● **Activity**: Please render every line of text read from the data below as a single numbered list, skipping any blank lines. Leave the pictures out of your answer.

● **Excerpted records**:
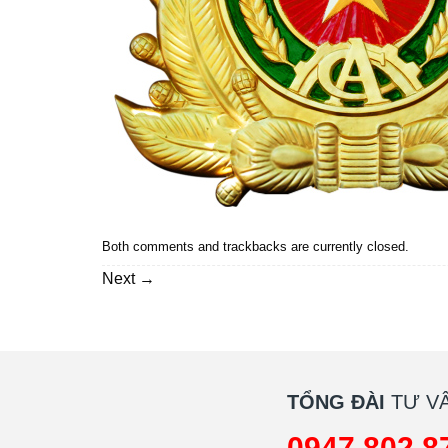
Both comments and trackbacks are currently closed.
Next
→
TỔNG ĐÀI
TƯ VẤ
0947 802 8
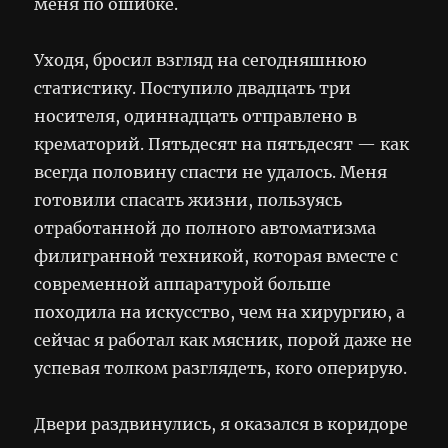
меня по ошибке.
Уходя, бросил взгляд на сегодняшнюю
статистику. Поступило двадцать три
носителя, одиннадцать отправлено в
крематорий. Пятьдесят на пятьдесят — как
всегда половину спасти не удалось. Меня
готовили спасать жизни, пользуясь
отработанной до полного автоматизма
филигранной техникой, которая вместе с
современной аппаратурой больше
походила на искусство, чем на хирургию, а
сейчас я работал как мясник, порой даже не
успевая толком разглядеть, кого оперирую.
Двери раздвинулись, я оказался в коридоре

● **Reply to the task**:
1. Both comments and trackbacks are currently closed.
2. Next
3. →
4. TỔNG ĐÀI
5. TƯ VẤ
6. 0947 802 8
7. меня по ошибке.
8. Уходя, бросил взгляд на сегодняшнюю
9. статистику. Поступило двадцать три
10. носителя, одиннадцать отправлено в
11. крематорий. Пятьдесят на пятьдесят — как
12. всегда половину спасти не удалось. Меня
13. готовили спасать жизни, пользуясь
14. отработанной до полного автоматизма
15. филигранной техникой, которая вместе с
16. современной аппаратурой больше
17. походила на искусство, чем на хирургию, а
18. сейчас я работал как мясник, порой даже не
19. успевая толком разглядеть, кого оперирую.
20. Двери раздвинулись, я оказался в коридоре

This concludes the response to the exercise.